Solution: Run your Java/Kotlin backend locally in IntelliJ and your React frontend locally via 'npm run dev'. Set the VITE_API_BASE_URL in .env.local to point to your local backend (e.g., http://localhost:8080/api). Do not attempt to run backend code in Bolt — use Bolt for the frontend and IntelliJ for the backend.

typescript
1// .env.local — point the frontend at your local IntelliJ-managed backend
2VITE_API_BASE_URL=http://localhost:8080/api
3
4// src/api/client.ts — use this env var for all API calls
5const BASE_URL = import.meta.env.VITE_API_BASE_URL || 'http://localhost:8080/api';

Best practices

  • Use GitHub as the single source of truth — always commit changes in both Bolt and IntelliJ before switching tools, so neither environment diverges from the main branch.
  • Keep the WebContainer's limitations in mind: use Bolt for React/TypeScript frontend work and reserve IntelliJ for Java/Kotlin backend code, complex refactoring, and large-scale structural changes.
  • Add a .boltignore file to exclude node_modules/, dist/, build/, and completed backend directories from Bolt's AI context window, reducing token consumption by up to 70%.
  • Create a .env.local file in IntelliJ for local-only environment variables and API keys — never commit this file to GitHub, and never add sensitive production credentials to Bolt's .env.
  • Use IntelliJ's rename refactoring (Shift+F6) instead of Bolt's AI when renaming components or TypeScript types that are referenced across many files — IntelliJ updates all usages atomically.
  • Set up run configurations in IntelliJ for both 'npm run dev' (frontend) and your backend server so you can launch the full stack with one click from the Run menu.
  • Establish a clear directory convention: keep frontend code in src/ (Bolt manages this) and backend code in backend/ or server/ (IntelliJ manages this) to avoid AI confusion when switching tools.

Alternatives

Frequently asked questions

Can IntelliJ IDEA connect to Bolt.new directly, like a plugin or extension?

No, there is no direct plugin connection between Bolt.new and IntelliJ IDEA. The integration is workflow-based: you use GitHub as the bridge.
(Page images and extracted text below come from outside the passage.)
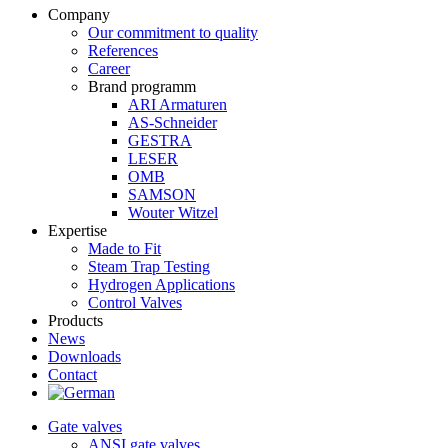
Company
Our commitment to quality
References
Career
Brand programm
ARI Armaturen
AS-Schneider
GESTRA
LESER
OMB
SAMSON
Wouter Witzel
Expertise
Made to Fit
Steam Trap Testing
Hydrogen Applications
Control Valves
Products
News
Downloads
Contact
Gate valves
ANSI gate valves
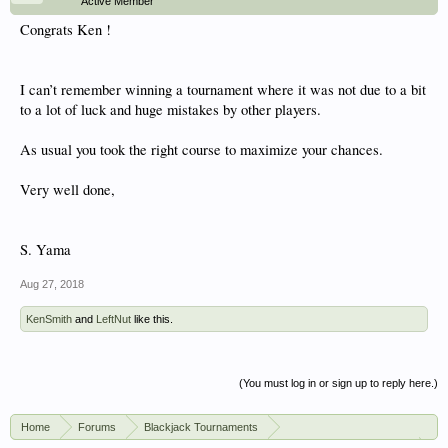
Active Member
Congrats Ken !
I can’t remember winning a tournament where it was not due to a bit
to a lot of luck and huge mistakes by other players.
As usual you took the right course to maximize your chances.
Very well done,
S. Yama
Aug 27, 2018
KenSmith
and
LeftNut
like this.
(You must log in or sign up to reply here.)
Home
Forums
Blackjack Tournaments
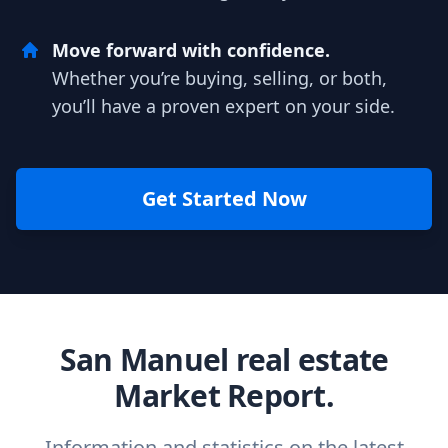
Move forward with confidence.
Whether you’re buying, selling, or both,
you’ll have a proven expert on your side.
Get Started Now
San Manuel real estate
Market Report.
Information and statistics on the latest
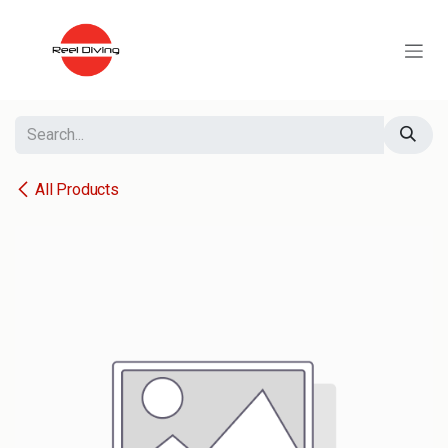
Skip to Content
All Products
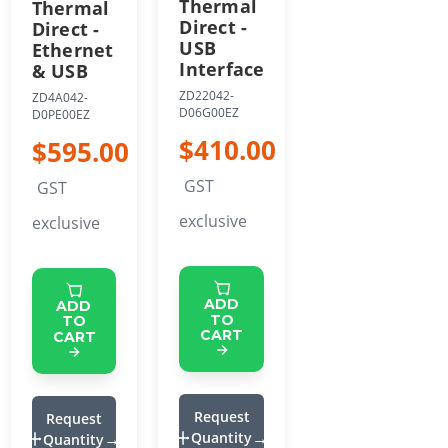
Thermal
Thermal
Direct -
Direct -
USB
Ethernet
Interface
& USB
ZD22042-
ZD4A042-
D06G00EZ
D0PE00EZ
$410.00
$595.00
GST
GST
exclusive
exclusive
ADD
ADD
TO
TO
CART
CART
Request
Request
Quantity
Quantity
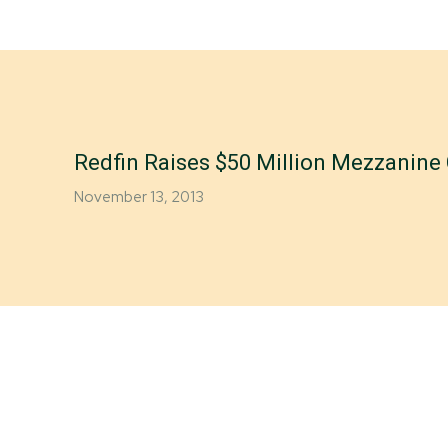
Redfin Raises $50 Million Mezzanine 
November 13, 2013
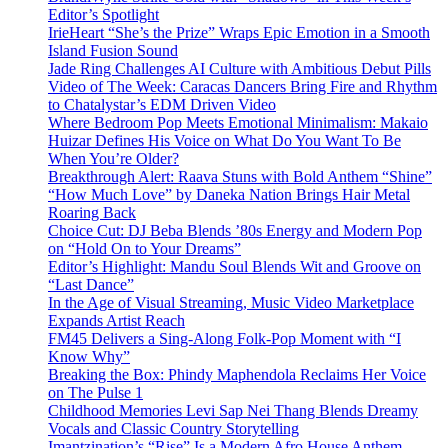
Editor’s Spotlight
IrieHeart “She’s the Prize” Wraps Epic Emotion in a Smooth
Island Fusion Sound
Jade Ring Challenges AI Culture with Ambitious Debut Pills
Video of The Week: Caracas Dancers Bring Fire and Rhythm
to Chatalystar’s EDM Driven Video
Where Bedroom Pop Meets Emotional Minimalism: Makaio
Huizar Defines His Voice on What Do You Want To Be
When You’re Older?
Breakthrough Alert: Raava Stuns with Bold Anthem “Shine”
“How Much Love” by Daneka Nation Brings Hair Metal
Roaring Back
Choice Cut: DJ Beba Blends ’80s Energy and Modern Pop
on “Hold On to Your Dreams”
Editor’s Highlight: Mandu Soul Blends Wit and Groove on
“Last Dance”
In the Age of Visual Streaming, Music Video Marketplace
Expands Artist Reach
FM45 Delivers a Sing-Along Folk-Pop Moment with “I
Know Why”
Breaking the Box: Phindy Maphendola Reclaims Her Voice
on The Pulse 1
Childhood Memories Levi Sap Nei Thang Blends Dreamy
Vocals and Classic Country Storytelling
Imantzination’s “Rise” Is a Modern Afro House Anthem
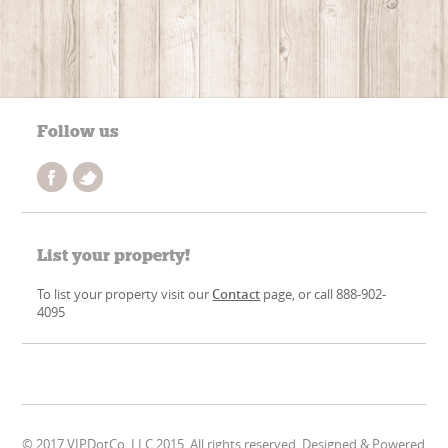
Follow us
List your property!
To list your property visit our
Contact
page, or call 888-902-
4095
© 2017 VIPDotCo, LLC 2015. All rights reserved. Designed & Powered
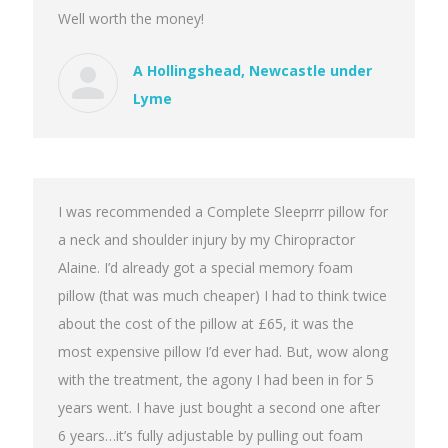
Well worth the money!
A Hollingshead, Newcastle under
Lyme
I was recommended a Complete Sleeprrr pillow for
a neck and shoulder injury by my Chiropractor
Alaine. I’d already got a special memory foam
pillow (that was much cheaper) I had to think twice
about the cost of the pillow at £65, it was the
most expensive pillow I’d ever had. But, wow along
with the treatment, the agony I had been in for 5
years went. I have just bought a second one after
6 years…it’s fully adjustable by pulling out foam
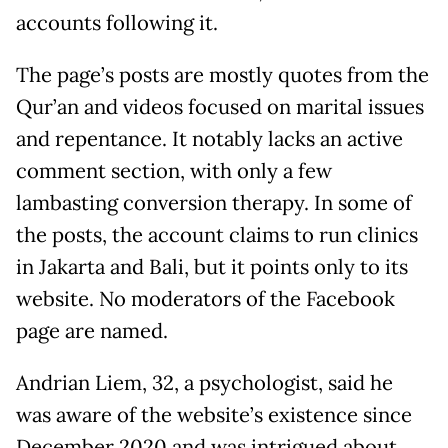
accounts following it.
The page’s posts are mostly quotes from the
Qur’an and videos focused on marital issues
and repentance. It notably lacks an active
comment section, with only a few
lambasting conversion therapy. In some of
the posts, the account claims to run clinics
in Jakarta and Bali, but it points only to its
website. No moderators of the Facebook
page are named.
Andrian Liem, 32, a psychologist, said he
was aware of the website’s existence since
December 2020 and was intrigued about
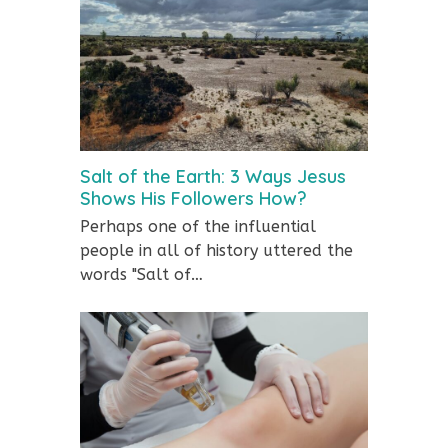
Salt of the Earth: 3 Ways Jesus
Shows His Followers How?
Perhaps one of the influential
people in all of history uttered the
words "Salt of…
Bolt pushes code to GitHub, and IntelliJ clones or pulls from that same repository. This approach works reliably and keeps both tools using standard version control rather than a proprietary sync mechanism.

Can I run Java or Kotlin code inside Bolt's WebContainer?

No. Bolt's WebContainer is a JavaScript/TypeScript-only runtime built on WebAssembly. It cannot execute JVM bytecode — there is no Java or Kotlin runtime available in the browser environment. For JVM-based backend code, use IntelliJ IDEA locally. The frontend can still call your Java/Kotlin backend over HTTP, but the backend itself must run outside of Bolt.

Does IntelliJ IDEA's AI Assistant conflict with Bolt's AI?

They do not conflict — they are completely independent tools. Bolt's Claude agent operates within the WebContainer browser environment and generates code through natural language prompts. IntelliJ's AI Assistant operates on local code files and suggests inline completions and refactors within the IDE. Many developers use both: Bolt for rapid feature generation and IntelliJ's AI for targeted refactoring of specific files.

How do I keep environment variables in sync between Bolt and IntelliJ?

Bolt stores public environment variables in the .env file committed to GitHub. IntelliJ reads this same .env file after cloning. For local-only values that differ from Bolt's environment (like pointing to a local backend instead of a deployed one), create a .env.local file in IntelliJ and add it to .gitignore. Vite reads both files, with .env.local taking precedence over .env.

What is the best IntelliJ IDEA edition to use with Bolt-generated Next.js projects?

IntelliJ IDEA Ultimate includes built-in Next.js support, a JavaScript/TypeScript debugger with React DevTools integration, and the Spring Initializr for backend scaffolding. Community Edition can open and run Next.js projects but lacks some of the built-in tooling. For pure React/Vite projects, Community Edition is sufficient; for Next.js or full-stack with Spring Boot, Ultimate is recommended.